→ Work instructions
Rewrite the rows below with every "pixel coordinates" changed to "pixel positions" and everything else left as it is. Leave the pictures out of your answer.

→ Keypoint coordinate data
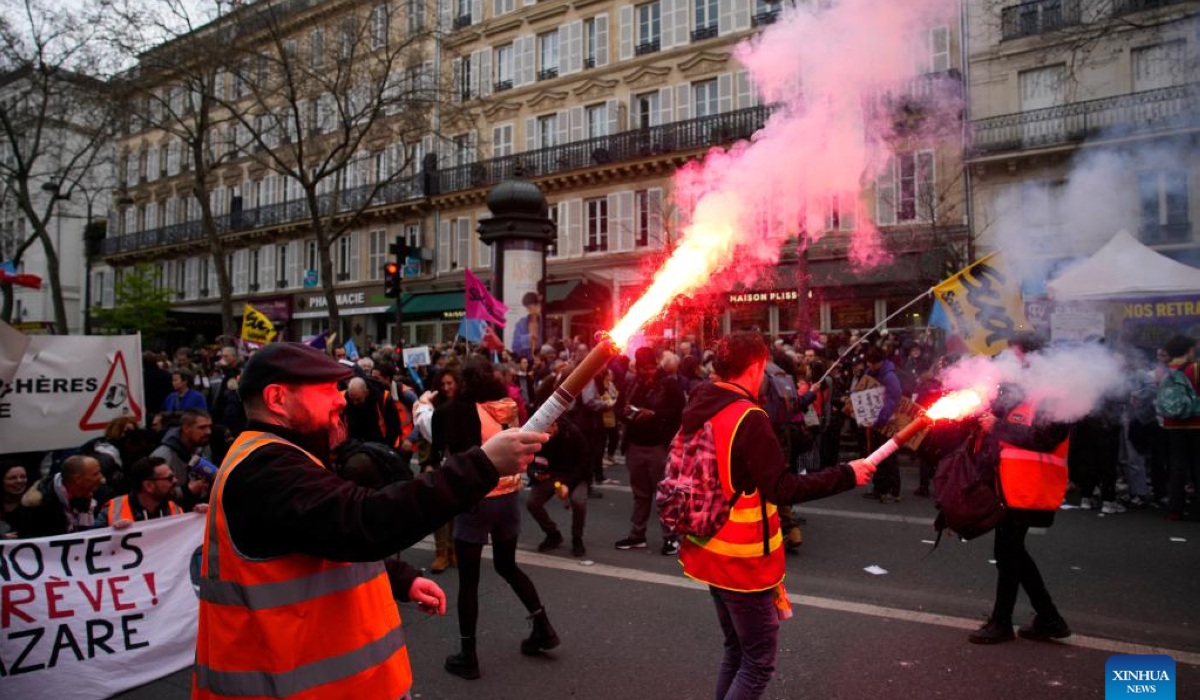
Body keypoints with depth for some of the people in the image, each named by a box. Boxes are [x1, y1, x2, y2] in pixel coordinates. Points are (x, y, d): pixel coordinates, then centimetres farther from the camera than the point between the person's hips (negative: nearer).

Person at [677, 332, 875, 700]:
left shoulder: (697, 409, 4)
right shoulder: (748, 418, -21)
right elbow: (783, 488, -23)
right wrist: (846, 474, -15)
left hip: (710, 552, 9)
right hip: (743, 560, -8)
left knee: (736, 651, 22)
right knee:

→ Output of the exercise
Body keypoints with depth for some of the people in the image, each named by a box. Boxes are [x1, y1, x2, y2] in pixel positions. Points are (x, y, d): pixel positions, then centimetres farther from the camera than the point between the person's hips (negative: nearer).

Person at [677, 332, 875, 700]:
left shoulder: (697, 409, 4)
right shoulder: (748, 418, -21)
right elbow: (783, 488, -23)
right wrist: (846, 474, -15)
left hip: (710, 552, 9)
right hip: (743, 560, -8)
left knee: (736, 651, 22)
right knee:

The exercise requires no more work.